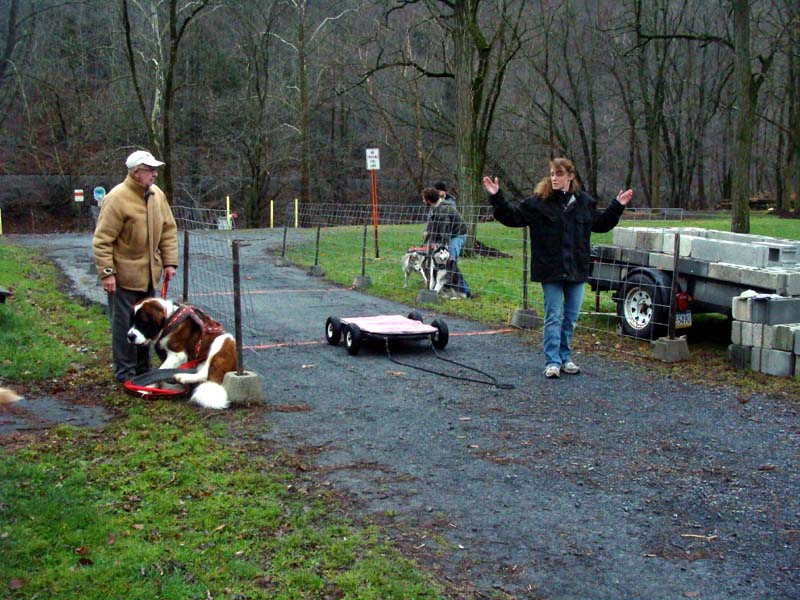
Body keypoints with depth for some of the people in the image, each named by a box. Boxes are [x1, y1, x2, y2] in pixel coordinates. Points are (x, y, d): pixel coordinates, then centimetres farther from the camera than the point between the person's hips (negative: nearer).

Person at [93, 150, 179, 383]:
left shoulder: (157, 194, 4)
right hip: (124, 274, -7)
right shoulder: (117, 198, -17)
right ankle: (125, 372, 12)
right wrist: (106, 272, -20)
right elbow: (102, 240, -16)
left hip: (149, 273, 7)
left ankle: (142, 369, 29)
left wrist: (170, 262, 6)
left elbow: (168, 230, 11)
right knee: (124, 324, 1)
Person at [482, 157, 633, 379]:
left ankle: (565, 358, 24)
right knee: (554, 317, -2)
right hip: (551, 270, -4)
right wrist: (496, 197, -12)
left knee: (571, 317, 12)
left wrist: (617, 206, 18)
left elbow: (601, 223, 22)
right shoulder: (539, 201, -5)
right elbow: (512, 216, -4)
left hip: (577, 269, 4)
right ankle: (553, 362, 5)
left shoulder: (584, 202, 7)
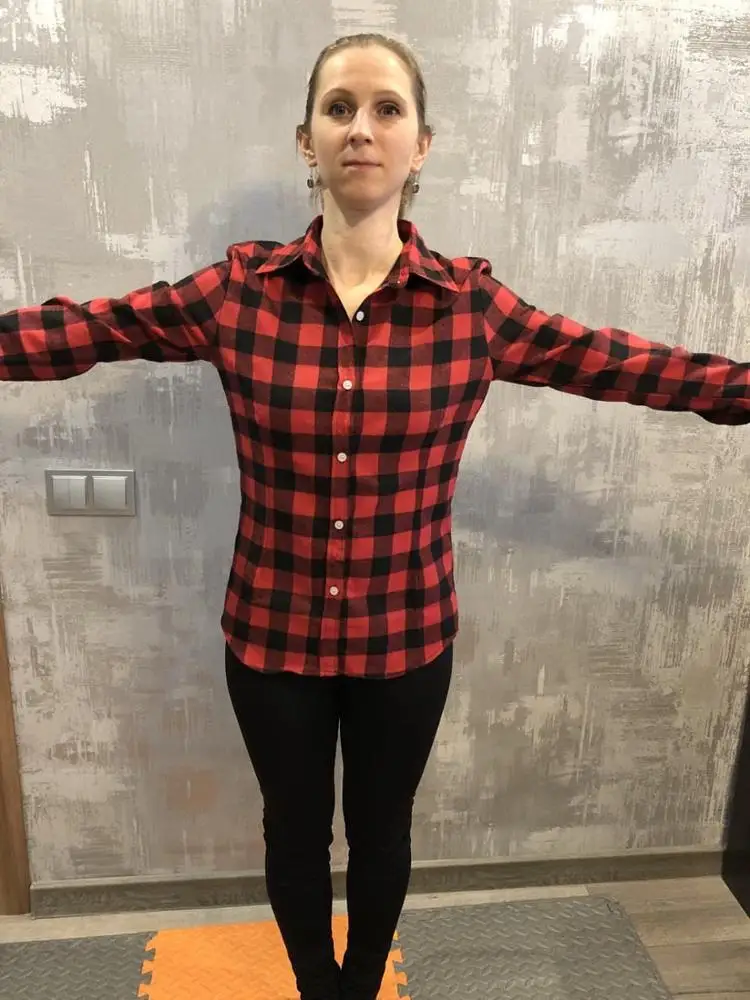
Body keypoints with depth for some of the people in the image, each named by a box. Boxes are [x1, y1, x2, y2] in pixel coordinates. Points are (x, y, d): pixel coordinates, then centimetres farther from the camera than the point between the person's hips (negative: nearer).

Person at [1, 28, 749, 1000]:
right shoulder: (237, 291, -8)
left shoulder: (473, 305, -8)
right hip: (272, 636, 1)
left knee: (380, 829, 22)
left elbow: (629, 365, -5)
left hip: (407, 638, 0)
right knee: (295, 831, 22)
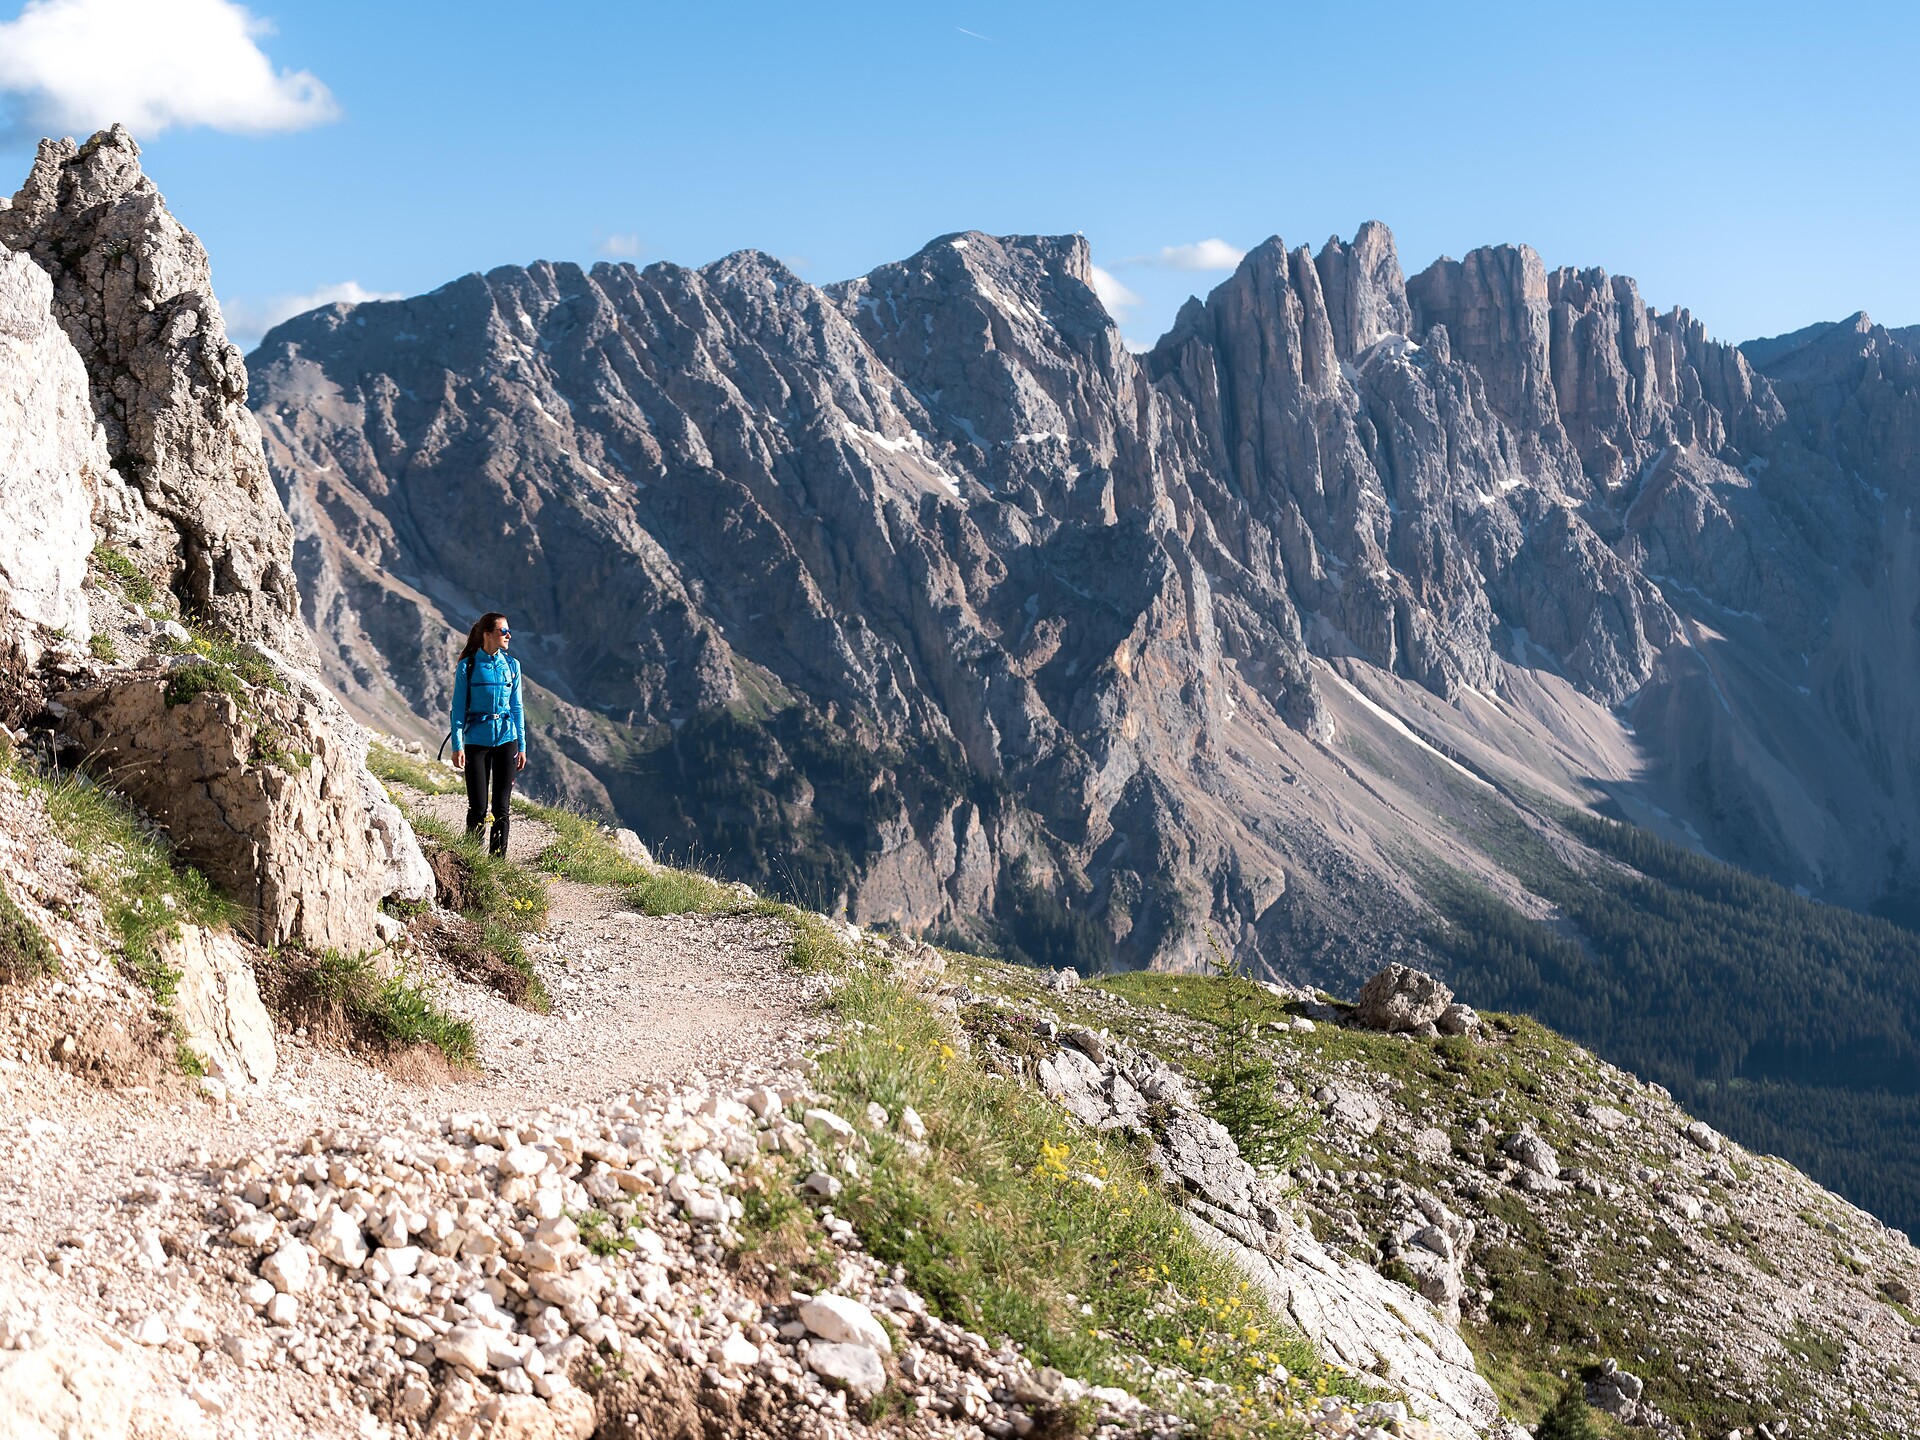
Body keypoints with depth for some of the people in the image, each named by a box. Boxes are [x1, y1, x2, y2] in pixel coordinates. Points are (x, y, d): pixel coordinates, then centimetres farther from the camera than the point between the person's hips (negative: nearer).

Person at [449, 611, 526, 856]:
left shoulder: (511, 665, 6)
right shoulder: (467, 666, -3)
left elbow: (516, 707, 11)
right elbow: (458, 708, -1)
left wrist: (522, 746, 8)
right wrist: (457, 746, -8)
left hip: (506, 740, 3)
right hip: (477, 741, -3)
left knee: (502, 806, 3)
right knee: (478, 807, -2)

• • • • •

* _About this exercise_:
Write out everything in the records from the line containing "right hip: (272, 636, 1)" down to the end of the records, both ends included, leaving out the pictures.

* _Task result_:
right hip: (272, 636, 1)
left knee: (380, 829, 22)
left elbow: (629, 365, -5)
left hip: (407, 638, 0)
right knee: (295, 831, 22)
Body keypoints with depth for some of the people in the image, each named by a box. Boxes are [x1, y1, x2, y2] in pixel coordinates. Points are (x, y, d): pixel coordinates, then centimetres farther from the camera than the point between the person's hips (negative: nearer).

Person at [449, 611, 526, 856]:
left shoulder: (511, 665, 6)
right shoulder: (467, 666, -3)
left elbow: (516, 707, 11)
right elbow: (458, 708, -1)
left wrist: (522, 746, 8)
right wrist: (457, 746, -8)
left hip: (506, 740, 3)
right hip: (477, 741, -3)
left knee: (502, 806, 3)
right knee: (478, 807, -2)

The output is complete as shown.